§ **Recorded information**:
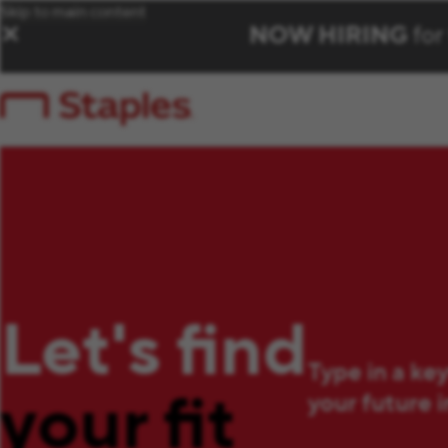
Skip to main content
NOW HIRING
for
✕
Let's find
Type in a ke
your fit
your future 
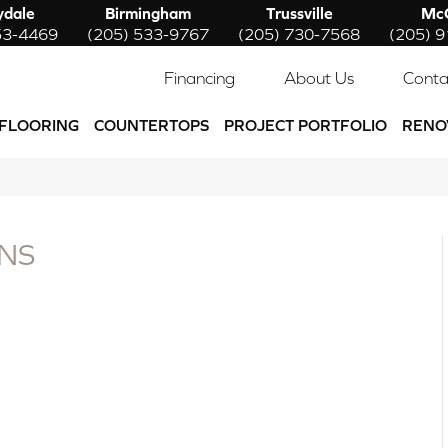
ydale
Birmingham
Trussville
McC
53-4469
(205) 533-9767
(205) 730-7568
(205) 
Financing
About Us
Conta
FLOORING
COUNTERTOPS
PROJECT PORTFOLIO
RENO
NS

§ **Assignment**: Reproduce the text of all the data with "FLOORING" switched to "CARPETING" and every other line left unchanged. Leave out the pictures.

§ **Solution to this exercise**:
Skip to main content
NOW HIRING
for
✕
Let's find
Type in a ke
your fit
your future 
ydale
Birmingham
Trussville
McC
53-4469
(205) 533-9767
(205) 730-7568
(205) 
Financing
About Us
Conta
CARPETING
COUNTERTOPS
PROJECT PORTFOLIO
RENO
NS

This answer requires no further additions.